> [WHAT YOU SHOULD DO]:
Across the listing below, count the lines containing "item". Answer with that number only.
** DATA LISTING follows **
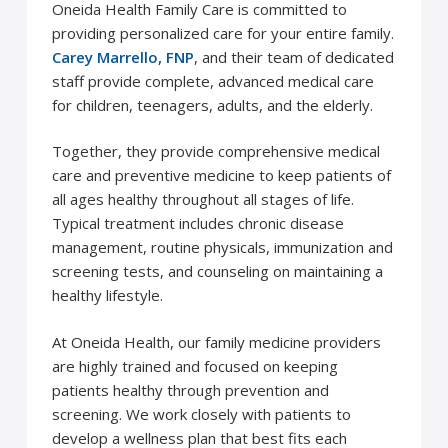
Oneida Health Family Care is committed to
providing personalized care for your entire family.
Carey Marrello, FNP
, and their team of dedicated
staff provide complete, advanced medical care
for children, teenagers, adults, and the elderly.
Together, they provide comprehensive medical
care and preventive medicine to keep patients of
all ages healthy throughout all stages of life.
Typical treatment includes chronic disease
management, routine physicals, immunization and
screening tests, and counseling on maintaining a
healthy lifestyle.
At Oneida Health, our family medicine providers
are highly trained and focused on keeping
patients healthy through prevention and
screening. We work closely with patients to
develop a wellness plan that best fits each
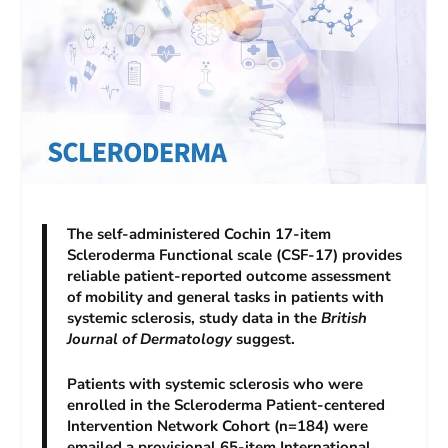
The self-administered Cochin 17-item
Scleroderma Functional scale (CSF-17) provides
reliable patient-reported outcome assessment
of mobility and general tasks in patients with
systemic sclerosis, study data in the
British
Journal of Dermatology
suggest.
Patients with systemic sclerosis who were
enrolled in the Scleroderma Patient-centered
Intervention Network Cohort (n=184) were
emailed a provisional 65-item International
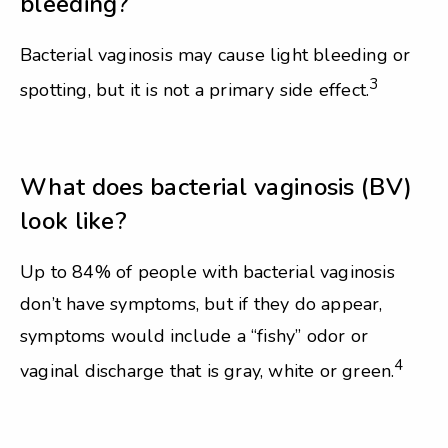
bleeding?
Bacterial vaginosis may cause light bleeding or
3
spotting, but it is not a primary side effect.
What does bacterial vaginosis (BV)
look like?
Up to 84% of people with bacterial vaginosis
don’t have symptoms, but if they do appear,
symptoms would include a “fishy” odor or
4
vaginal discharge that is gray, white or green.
** End of DATA LISTING **
> [WRITTEN RESPONSE]:
2